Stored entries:
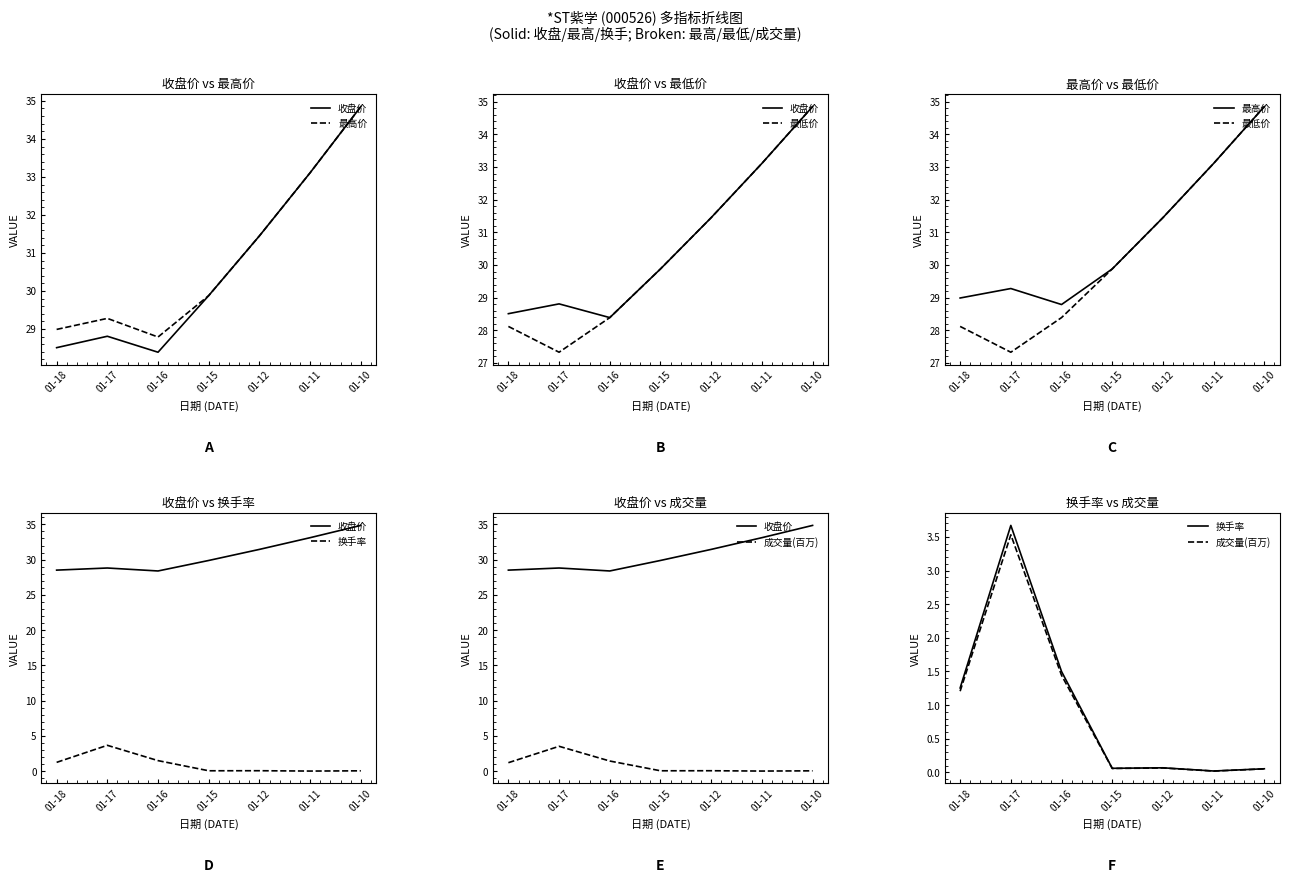

Reading left to right, transcribe all the data shown in this chart.

收盘价: 28.5	28.8	28.4	29.9	31.4	33.1	34.9
最高价: 29.0	29.3	28.8	29.9	31.4	33.1	34.9
最低价: 28.1	27.3	28.4	29.9	31.4	33.1	34.9
换手率: 1.3	3.7	1.5	0.1	0.1	0.0	0.1
成交量(百万): 1.2	3.5	1.4	0.1	0.1	0.0	0.1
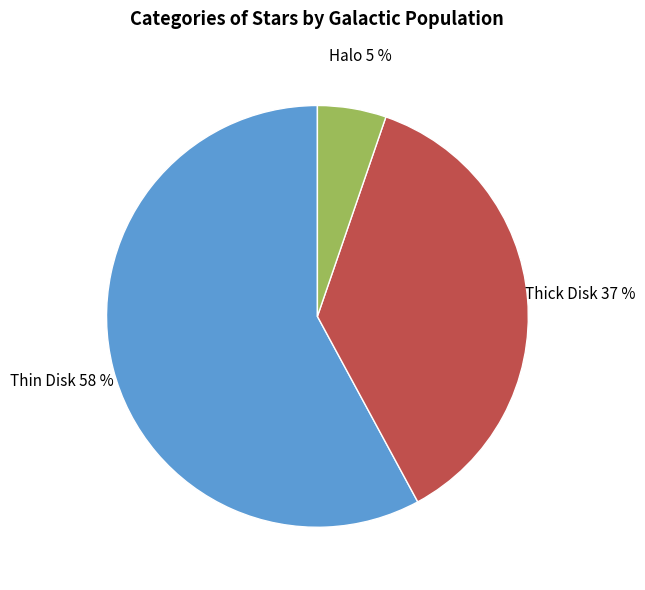

Is there any slice that represents more than half of the pie?

Yes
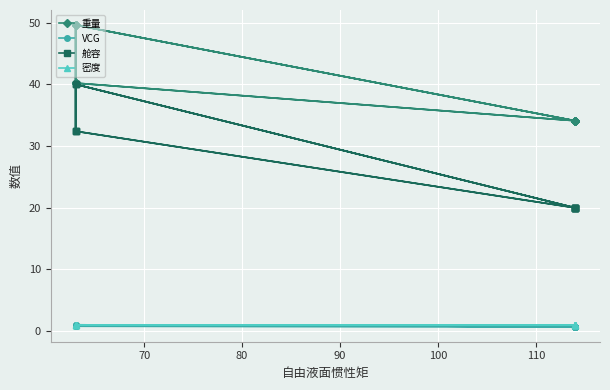

Read the VCG value at 80.

0.7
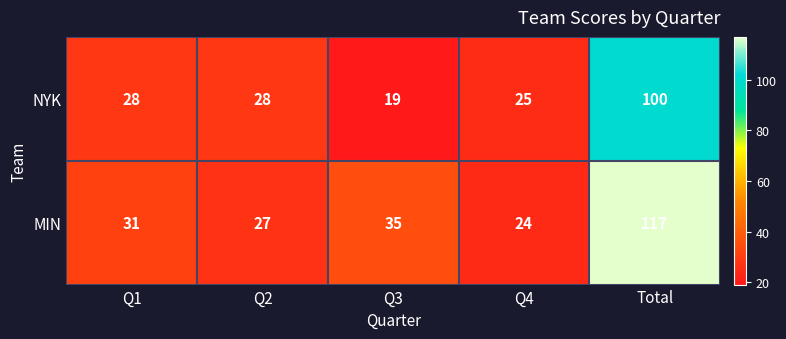

What value does the NYK series have at Q1, to the nearest 5?

30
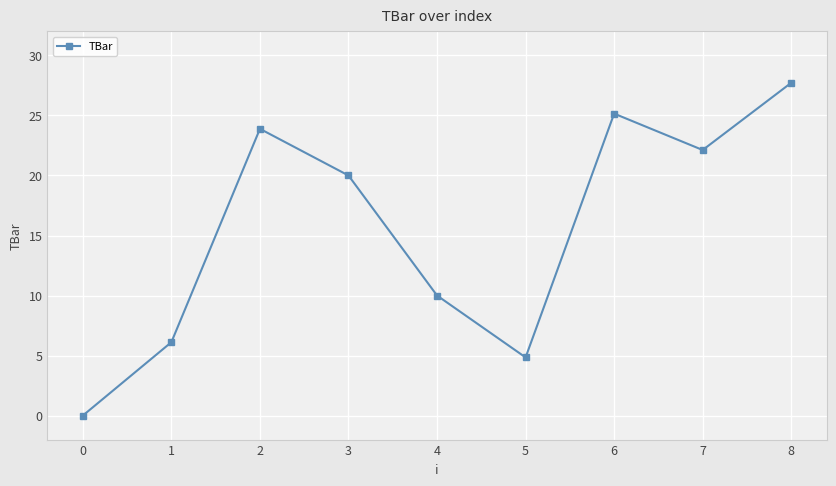

What is the change in value from 1 to 4?

+3.9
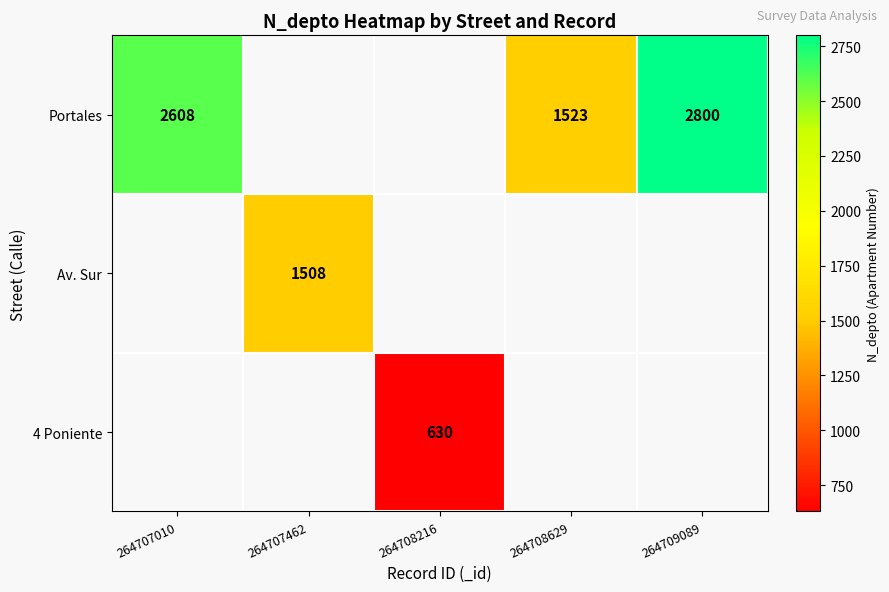

What is the difference between the Portales values at 264707010 and 264709089?

192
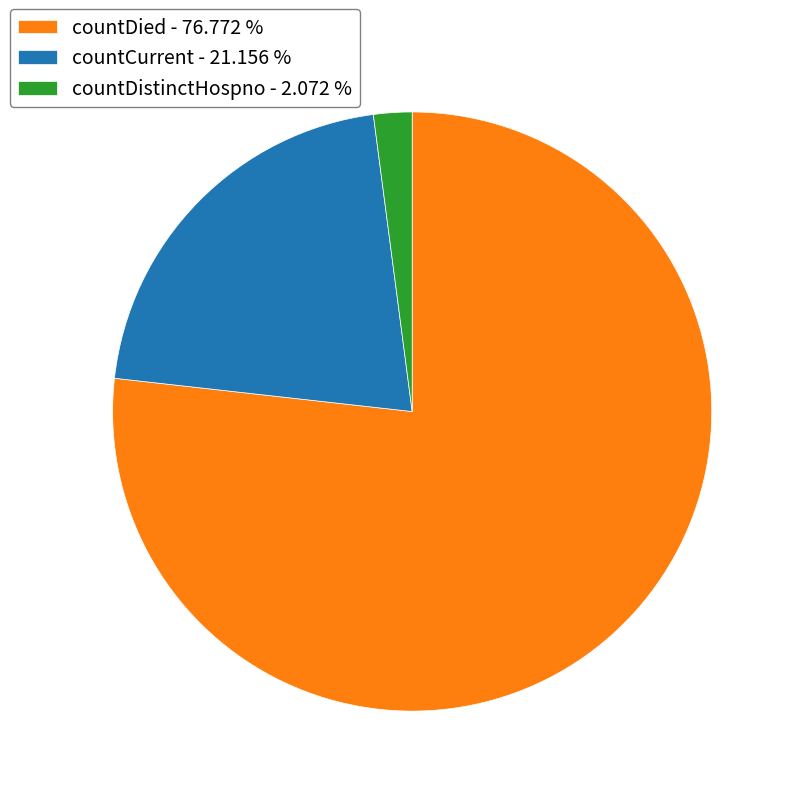

What is the ratio of the value at countDied - 76.772 % to the value at countCurrent - 21.156 %?

3.6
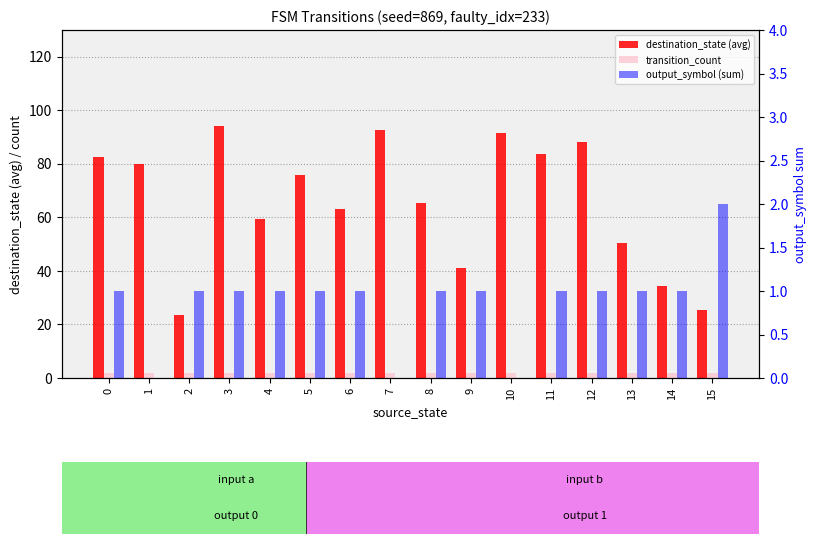

At how many categories does at least one series exceed 91?

3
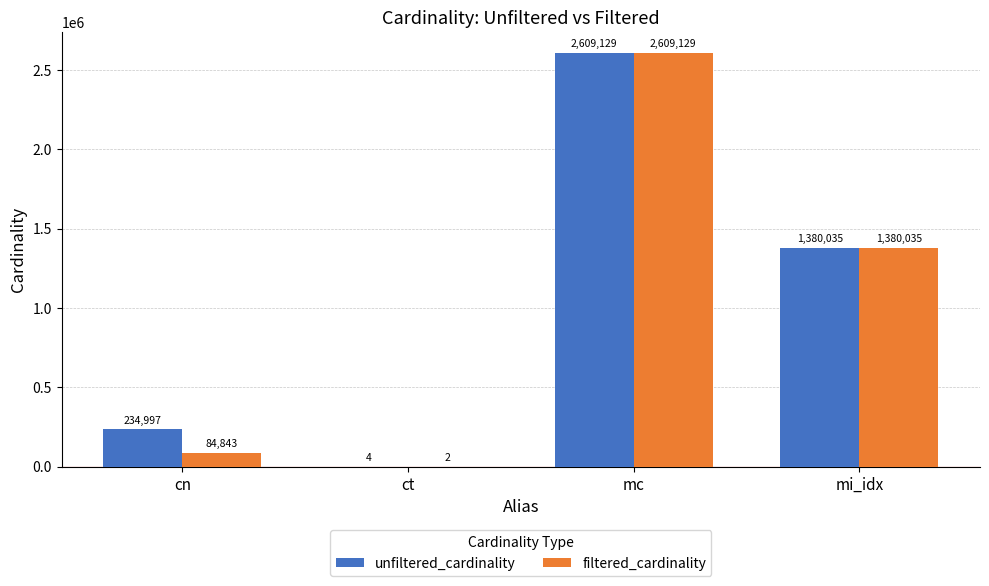

Reading left to right, transcribe all the data shown in this chart.

unfiltered_cardinality: 234997	4	2609129	1380035
filtered_cardinality: 84843	2	2609129	1380035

[TRY IT] Rewrite every line of the listing above with "transcribe" switched to "write out" and nothing else changed. Leave the pictures out of your answer.

[EXERCISE ANSWER]
Reading left to right, write out all the data shown in this chart.

收盘价: 28.5	28.8	28.4	29.9	31.4	33.1	34.9
最高价: 29.0	29.3	28.8	29.9	31.4	33.1	34.9
最低价: 28.1	27.3	28.4	29.9	31.4	33.1	34.9
换手率: 1.3	3.7	1.5	0.1	0.1	0.0	0.1
成交量(百万): 1.2	3.5	1.4	0.1	0.1	0.0	0.1

Is there any slice that represents more than half of the pie?

Yes

Read the VCG value at 80.

0.7

What value does the NYK series have at Q1, to the nearest 5?

30

What is the change in value from 1 to 4?

+3.9

What is the difference between the Portales values at 264707010 and 264709089?

192

What is the ratio of the value at countDied - 76.772 % to the value at countCurrent - 21.156 %?

3.6

At how many categories does at least one series exceed 91?

3

Reading left to right, write out all the data shown in this chart.

unfiltered_cardinality: 234997	4	2609129	1380035
filtered_cardinality: 84843	2	2609129	1380035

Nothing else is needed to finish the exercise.